** Given data follows **

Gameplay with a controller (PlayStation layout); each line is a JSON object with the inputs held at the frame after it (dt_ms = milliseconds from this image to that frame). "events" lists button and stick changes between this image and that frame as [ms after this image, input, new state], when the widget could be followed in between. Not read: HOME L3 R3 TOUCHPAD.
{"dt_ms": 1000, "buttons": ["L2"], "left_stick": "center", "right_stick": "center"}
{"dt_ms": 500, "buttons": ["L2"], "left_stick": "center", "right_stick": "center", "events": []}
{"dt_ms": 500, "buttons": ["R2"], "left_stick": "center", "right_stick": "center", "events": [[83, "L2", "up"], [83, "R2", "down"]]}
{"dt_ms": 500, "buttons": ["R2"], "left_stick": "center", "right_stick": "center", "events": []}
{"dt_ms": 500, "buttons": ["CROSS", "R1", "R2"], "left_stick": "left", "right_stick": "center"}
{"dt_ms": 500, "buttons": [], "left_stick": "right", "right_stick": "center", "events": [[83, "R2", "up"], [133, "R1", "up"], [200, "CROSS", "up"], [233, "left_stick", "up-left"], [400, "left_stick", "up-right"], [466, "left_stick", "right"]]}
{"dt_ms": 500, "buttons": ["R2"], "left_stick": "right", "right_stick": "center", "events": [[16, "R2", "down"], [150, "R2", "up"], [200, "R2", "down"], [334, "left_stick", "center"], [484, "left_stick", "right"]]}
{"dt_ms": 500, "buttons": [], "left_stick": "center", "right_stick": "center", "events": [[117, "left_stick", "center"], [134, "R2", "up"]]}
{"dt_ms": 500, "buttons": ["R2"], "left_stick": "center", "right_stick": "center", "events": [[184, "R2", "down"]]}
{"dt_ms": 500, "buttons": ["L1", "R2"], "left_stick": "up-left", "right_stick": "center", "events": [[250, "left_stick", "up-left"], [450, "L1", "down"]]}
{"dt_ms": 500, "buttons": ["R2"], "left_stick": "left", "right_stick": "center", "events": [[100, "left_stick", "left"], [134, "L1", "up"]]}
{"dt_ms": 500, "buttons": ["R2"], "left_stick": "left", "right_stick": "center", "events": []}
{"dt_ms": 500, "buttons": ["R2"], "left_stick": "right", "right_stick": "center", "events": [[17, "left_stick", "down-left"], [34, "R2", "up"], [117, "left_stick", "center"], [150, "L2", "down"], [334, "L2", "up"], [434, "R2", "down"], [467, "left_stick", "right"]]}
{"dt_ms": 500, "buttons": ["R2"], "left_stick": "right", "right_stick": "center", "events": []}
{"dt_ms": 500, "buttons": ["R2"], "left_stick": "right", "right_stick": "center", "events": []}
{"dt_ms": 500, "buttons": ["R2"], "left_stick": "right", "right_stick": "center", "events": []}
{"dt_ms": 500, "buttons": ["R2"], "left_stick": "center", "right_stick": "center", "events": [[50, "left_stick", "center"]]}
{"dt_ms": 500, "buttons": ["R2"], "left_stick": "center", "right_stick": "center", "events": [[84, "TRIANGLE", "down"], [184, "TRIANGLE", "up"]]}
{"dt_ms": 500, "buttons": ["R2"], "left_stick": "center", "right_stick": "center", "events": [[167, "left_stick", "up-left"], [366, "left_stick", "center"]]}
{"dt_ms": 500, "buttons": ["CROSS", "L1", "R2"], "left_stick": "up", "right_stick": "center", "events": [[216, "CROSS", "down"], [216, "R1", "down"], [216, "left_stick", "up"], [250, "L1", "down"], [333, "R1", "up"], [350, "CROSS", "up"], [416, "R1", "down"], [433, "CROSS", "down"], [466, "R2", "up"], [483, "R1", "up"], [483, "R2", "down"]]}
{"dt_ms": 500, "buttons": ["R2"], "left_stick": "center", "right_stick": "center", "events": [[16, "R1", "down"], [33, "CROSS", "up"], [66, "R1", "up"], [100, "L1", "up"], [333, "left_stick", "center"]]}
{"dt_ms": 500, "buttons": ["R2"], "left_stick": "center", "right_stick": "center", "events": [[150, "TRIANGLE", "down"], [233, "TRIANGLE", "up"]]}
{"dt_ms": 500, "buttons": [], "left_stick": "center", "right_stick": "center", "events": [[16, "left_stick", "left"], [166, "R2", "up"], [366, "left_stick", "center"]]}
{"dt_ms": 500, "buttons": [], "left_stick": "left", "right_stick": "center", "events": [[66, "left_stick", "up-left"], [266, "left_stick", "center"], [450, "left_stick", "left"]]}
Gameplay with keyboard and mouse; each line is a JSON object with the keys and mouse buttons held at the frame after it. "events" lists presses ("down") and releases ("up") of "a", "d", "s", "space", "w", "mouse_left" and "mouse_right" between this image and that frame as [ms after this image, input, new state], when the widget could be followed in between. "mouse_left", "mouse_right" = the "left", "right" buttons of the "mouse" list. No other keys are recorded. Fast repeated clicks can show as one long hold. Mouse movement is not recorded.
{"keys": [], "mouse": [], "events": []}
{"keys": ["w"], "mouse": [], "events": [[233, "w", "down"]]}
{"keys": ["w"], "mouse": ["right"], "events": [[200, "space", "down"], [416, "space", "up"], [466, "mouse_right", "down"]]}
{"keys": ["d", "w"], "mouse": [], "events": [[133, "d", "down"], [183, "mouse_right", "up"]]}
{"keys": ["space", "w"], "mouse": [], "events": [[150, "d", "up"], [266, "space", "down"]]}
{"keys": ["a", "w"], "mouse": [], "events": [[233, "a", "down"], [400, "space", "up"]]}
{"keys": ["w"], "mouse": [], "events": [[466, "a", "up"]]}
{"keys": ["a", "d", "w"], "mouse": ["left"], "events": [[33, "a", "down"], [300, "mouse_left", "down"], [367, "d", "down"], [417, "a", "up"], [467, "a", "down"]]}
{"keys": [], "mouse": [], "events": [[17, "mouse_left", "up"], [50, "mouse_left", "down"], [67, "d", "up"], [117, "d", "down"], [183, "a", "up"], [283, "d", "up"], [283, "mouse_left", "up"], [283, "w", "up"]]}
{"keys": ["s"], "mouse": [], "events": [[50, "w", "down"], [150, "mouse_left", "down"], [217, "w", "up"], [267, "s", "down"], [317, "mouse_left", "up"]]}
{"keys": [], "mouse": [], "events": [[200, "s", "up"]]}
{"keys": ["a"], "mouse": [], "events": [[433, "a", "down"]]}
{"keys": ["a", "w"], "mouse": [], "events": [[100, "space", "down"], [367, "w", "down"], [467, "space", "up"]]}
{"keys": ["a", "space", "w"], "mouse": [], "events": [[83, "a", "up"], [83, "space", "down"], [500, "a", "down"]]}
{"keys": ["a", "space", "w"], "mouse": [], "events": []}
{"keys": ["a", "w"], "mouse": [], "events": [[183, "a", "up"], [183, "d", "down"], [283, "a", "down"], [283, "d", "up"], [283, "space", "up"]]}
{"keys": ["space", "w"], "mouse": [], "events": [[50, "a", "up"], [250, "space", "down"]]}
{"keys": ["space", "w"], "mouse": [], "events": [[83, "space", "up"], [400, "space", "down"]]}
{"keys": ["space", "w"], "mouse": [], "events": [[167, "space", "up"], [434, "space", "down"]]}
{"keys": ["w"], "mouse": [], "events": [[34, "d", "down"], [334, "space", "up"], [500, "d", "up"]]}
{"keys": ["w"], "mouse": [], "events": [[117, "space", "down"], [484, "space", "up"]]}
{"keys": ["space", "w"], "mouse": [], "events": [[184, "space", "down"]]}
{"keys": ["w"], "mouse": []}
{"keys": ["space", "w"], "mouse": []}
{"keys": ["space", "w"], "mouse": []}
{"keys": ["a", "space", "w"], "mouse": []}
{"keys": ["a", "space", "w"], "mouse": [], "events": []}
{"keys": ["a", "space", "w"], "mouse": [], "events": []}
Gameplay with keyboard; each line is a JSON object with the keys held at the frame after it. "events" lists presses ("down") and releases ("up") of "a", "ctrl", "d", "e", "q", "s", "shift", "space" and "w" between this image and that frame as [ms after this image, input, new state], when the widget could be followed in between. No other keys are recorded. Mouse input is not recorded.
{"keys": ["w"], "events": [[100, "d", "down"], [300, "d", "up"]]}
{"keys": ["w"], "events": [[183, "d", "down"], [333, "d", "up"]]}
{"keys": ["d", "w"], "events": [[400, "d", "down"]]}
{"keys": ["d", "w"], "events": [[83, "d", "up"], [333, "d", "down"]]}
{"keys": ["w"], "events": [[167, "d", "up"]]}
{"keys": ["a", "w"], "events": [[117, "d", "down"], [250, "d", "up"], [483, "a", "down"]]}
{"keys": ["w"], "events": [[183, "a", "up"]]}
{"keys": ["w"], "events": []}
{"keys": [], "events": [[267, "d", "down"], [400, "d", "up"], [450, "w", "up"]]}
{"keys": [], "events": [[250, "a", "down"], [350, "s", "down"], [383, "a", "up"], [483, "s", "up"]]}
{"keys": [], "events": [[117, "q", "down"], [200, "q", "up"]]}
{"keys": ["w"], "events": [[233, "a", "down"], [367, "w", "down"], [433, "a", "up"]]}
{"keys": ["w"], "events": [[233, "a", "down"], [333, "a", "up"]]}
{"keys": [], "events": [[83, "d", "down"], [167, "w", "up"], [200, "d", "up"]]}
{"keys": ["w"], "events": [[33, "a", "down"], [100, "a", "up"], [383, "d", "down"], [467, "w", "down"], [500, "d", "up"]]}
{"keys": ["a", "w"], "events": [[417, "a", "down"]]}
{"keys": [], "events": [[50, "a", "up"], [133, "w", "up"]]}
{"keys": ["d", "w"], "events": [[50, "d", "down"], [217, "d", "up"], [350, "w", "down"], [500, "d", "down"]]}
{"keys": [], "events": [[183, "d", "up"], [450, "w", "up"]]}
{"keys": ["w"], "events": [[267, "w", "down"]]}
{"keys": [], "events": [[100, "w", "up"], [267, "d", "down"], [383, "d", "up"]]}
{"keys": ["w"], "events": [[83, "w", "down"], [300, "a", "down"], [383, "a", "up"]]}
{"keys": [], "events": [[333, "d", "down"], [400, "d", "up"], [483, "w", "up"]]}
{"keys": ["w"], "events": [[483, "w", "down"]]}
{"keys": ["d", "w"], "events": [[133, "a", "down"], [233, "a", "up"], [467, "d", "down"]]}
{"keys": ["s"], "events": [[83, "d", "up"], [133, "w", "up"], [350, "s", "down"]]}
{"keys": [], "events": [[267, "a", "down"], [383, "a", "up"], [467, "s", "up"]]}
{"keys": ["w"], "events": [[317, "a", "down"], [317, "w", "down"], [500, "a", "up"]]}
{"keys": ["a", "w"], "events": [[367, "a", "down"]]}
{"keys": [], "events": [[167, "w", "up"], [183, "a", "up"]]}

** End of Given data **

About this exercise —
Find each line in the records above that contains "TRIANGLE", and copy it.

Answer below —
{"dt_ms": 500, "buttons": ["R2"], "left_stick": "center", "right_stick": "center", "events": [[84, "TRIANGLE", "down"], [184, "TRIANGLE", "up"]]}
{"dt_ms": 500, "buttons": ["R2"], "left_stick": "center", "right_stick": "center", "events": [[150, "TRIANGLE", "down"], [233, "TRIANGLE", "up"]]}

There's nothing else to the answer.